Par ailleurs, la douane intervient sur tous les fronts qui relèvent traditionnellement des compétences douanières liées au dédouanement ou à la libre circulation des marchandises qu’il s’agisse du classement des produits concernés ou de leur taxation mais aussi des mesures d’exception qui peuvent frapper les flux entrant ou sortant en termes de facilitation pour les premiers ou de restriction pour les seconds.

LCJ : Quelles sont les principales mesures douanières adoptées en France à l’importation et à l’exportation?

J.P. et J-M.S. : Les mesures adoptées par les douanes françaises peuvent se classer en deux catégories : celles qui visent directement les matériels médicaux et les autres.

Seules les premières sont abordées ici. Elles sont le plus souvent la déclinaison locale des mesures prises ou initiées par la Commission européenne.

Ainsi, en matière de classement, la mise à jour de la nomenclature internationale (à 6 chiffres) initiée par l’OMD et l’OMS visée ci dessus n’est opérationnelle que pour autant qu’elle soit transposée dans les nomenclatures nationales qui en sont une extension. La douane française a donc adopté le 30 mars un arrêté modifié le 6 avril donnant la liste des nomenclatures applicables en France (à 10 chiffres). Elle a notamment précisé les conditions du classement sous la position 3808 9490 90 de certains produits hydro alcooliques autorisés par dérogation du ministère de la transition écologique et solidaire être utilisés temporairement en tant que biocides désinfectants pour l’hygiène humaine. Cette dérogation instaurée par arrêté du 6 mars a été prolongée par arrêté du 9 avril au 30 mai. De même pour le classement des masques en textile (chirurgicaux IR ou IIR masques de type FFP1, FFP2, FFP3) à la position 6307 9098 10 ou des appareils de maintenance sous assistance respiratoire au 9019 2000 00.

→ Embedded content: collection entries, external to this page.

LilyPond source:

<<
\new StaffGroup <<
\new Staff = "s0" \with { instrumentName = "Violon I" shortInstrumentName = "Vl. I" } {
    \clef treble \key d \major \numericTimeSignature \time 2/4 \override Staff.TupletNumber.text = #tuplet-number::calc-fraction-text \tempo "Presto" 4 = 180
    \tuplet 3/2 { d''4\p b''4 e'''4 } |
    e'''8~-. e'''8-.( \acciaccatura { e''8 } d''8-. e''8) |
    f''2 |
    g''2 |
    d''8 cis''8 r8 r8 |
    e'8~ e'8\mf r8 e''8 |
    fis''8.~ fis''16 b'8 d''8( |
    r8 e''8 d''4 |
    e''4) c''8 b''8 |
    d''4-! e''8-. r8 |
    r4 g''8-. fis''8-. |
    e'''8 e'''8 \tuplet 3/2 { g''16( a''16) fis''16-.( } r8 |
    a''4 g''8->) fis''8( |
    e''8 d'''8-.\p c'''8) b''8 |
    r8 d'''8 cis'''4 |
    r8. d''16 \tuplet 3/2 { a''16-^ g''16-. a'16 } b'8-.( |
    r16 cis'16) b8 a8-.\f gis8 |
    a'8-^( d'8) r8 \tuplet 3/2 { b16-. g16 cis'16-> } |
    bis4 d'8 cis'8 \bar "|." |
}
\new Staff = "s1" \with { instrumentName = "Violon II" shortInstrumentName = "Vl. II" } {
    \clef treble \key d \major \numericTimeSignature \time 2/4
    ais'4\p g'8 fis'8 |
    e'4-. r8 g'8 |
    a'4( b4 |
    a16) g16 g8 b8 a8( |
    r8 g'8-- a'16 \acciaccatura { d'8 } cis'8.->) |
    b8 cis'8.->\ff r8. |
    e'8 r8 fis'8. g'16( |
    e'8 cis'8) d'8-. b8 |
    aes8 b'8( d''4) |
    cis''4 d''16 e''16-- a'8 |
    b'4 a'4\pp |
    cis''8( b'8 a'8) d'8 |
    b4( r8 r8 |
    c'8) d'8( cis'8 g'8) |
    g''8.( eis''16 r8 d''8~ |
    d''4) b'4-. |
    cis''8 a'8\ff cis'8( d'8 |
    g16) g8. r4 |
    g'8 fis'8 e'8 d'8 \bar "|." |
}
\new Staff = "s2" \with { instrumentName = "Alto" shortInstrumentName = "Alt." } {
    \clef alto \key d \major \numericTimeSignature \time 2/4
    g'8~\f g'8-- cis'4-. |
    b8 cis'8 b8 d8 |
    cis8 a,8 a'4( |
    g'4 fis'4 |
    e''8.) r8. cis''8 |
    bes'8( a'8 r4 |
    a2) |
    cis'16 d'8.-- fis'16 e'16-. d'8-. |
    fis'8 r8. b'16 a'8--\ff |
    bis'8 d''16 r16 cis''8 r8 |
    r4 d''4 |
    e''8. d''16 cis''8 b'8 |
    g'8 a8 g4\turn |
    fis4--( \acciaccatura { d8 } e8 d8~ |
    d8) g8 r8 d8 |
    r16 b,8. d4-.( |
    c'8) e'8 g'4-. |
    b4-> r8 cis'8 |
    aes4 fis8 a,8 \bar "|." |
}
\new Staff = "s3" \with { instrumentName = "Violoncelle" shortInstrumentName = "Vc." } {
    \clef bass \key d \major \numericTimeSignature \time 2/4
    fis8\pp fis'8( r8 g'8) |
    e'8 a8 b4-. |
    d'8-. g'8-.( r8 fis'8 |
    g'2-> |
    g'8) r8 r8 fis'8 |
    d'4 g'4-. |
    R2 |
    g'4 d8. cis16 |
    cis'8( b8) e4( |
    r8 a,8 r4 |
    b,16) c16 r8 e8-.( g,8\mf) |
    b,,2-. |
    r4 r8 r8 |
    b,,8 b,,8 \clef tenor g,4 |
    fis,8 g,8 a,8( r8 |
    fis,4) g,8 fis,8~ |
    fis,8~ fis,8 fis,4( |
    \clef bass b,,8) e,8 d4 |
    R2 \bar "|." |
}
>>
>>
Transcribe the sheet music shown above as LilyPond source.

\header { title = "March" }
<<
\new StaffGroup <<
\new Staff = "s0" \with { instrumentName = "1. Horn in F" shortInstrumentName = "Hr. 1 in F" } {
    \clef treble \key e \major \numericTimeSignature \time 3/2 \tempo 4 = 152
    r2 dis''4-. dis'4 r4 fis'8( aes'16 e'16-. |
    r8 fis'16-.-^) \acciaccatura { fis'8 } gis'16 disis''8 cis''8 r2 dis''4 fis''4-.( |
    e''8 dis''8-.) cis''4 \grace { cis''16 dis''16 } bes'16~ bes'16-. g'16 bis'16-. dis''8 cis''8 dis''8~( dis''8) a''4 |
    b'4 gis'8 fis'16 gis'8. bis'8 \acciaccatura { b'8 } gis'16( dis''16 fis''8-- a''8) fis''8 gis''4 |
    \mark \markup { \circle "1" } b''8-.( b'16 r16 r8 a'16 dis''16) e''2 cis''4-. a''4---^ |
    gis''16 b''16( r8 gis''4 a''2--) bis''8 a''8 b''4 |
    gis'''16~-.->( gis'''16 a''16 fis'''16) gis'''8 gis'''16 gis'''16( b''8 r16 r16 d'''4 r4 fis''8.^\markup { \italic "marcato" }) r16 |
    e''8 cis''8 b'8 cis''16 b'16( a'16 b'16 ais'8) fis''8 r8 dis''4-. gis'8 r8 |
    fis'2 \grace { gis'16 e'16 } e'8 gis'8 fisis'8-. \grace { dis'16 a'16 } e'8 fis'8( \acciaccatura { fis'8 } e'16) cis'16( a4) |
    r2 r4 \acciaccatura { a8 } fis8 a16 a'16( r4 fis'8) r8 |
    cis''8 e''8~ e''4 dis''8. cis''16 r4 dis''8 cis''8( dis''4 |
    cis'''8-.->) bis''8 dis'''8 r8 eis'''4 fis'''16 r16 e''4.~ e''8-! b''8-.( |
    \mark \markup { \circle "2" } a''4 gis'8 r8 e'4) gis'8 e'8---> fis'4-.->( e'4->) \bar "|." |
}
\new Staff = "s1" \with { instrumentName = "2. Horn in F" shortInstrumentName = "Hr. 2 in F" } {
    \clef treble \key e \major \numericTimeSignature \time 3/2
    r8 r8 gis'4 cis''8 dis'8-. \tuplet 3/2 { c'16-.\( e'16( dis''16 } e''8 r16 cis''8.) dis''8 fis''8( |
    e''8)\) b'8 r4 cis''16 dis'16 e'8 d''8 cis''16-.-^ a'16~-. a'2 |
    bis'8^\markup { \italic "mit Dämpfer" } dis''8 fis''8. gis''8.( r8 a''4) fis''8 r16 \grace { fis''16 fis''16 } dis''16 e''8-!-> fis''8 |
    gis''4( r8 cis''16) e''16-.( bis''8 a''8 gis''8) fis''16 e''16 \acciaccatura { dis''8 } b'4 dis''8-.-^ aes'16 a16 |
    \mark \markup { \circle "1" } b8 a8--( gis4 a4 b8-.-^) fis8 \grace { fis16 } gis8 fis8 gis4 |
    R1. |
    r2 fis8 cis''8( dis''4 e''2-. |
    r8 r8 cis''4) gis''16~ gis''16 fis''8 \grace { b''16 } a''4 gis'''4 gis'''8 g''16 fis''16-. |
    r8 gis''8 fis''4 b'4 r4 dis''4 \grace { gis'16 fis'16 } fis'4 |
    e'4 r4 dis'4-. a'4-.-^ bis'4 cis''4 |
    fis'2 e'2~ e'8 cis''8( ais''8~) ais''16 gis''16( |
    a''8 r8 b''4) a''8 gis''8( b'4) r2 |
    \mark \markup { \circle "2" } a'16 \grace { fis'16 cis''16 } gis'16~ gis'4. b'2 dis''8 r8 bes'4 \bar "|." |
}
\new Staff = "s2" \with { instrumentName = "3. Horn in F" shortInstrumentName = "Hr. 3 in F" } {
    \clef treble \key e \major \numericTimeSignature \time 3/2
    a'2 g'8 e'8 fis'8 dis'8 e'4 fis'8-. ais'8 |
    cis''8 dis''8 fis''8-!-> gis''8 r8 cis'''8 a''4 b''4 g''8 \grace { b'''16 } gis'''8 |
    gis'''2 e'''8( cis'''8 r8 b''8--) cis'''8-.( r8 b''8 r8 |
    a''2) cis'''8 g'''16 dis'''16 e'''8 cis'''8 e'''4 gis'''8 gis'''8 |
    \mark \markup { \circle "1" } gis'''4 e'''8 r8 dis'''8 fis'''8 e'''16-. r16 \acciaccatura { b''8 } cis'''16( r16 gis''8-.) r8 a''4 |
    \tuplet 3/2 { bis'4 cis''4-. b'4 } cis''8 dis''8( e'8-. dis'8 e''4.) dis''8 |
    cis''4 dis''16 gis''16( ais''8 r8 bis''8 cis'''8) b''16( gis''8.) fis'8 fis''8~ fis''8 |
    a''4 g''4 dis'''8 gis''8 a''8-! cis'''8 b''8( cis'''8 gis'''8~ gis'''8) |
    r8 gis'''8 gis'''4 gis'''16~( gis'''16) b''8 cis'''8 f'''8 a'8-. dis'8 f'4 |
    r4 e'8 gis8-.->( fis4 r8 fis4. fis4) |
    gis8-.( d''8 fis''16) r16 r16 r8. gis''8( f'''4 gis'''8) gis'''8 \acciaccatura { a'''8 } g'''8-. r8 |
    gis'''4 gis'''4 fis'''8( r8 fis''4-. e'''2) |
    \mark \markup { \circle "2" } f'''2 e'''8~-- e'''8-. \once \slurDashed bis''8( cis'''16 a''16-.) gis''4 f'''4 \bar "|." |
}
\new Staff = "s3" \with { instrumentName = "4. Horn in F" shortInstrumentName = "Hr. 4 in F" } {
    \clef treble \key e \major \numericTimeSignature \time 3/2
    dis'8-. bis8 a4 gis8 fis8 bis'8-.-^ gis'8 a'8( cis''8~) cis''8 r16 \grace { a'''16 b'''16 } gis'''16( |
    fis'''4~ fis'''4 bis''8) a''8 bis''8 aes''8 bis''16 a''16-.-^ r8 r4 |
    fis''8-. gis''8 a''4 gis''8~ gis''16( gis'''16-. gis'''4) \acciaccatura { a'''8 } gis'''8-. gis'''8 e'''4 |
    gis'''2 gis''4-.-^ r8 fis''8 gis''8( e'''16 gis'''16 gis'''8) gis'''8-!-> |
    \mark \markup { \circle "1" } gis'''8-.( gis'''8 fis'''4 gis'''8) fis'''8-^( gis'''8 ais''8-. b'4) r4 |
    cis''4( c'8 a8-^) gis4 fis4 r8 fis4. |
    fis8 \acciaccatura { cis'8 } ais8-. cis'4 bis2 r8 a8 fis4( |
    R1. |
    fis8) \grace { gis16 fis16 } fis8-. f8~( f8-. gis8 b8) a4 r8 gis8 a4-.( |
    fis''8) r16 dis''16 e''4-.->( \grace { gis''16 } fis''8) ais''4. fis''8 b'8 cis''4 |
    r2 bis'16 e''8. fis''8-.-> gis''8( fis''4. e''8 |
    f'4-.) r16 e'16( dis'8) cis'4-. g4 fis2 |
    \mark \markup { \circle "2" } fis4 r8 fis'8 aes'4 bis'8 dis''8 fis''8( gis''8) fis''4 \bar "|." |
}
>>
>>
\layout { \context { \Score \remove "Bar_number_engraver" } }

S’agissant de l’importation en franchise, la douane a décrit par une note aux opérateurs du 28 mars remplacée le 11 avril les conditions d’octroi de l’agrément et de dépôt préalable à l’importation d’une demande d’admission en franchise. Elle a précisé la rétroactivité de cette franchise au 30 janvier ouvrant ainsi droit à des demandes de remboursement.

Nul doute que la poursuite du confinement jusqu’au 11 mai et les mesures qui ne manqueront d’être adoptées pour la sortie de ce confinement verront l’ensemble de ces mesures d’urgence évoluer et ce rôle essentiel de la douane se confirmer.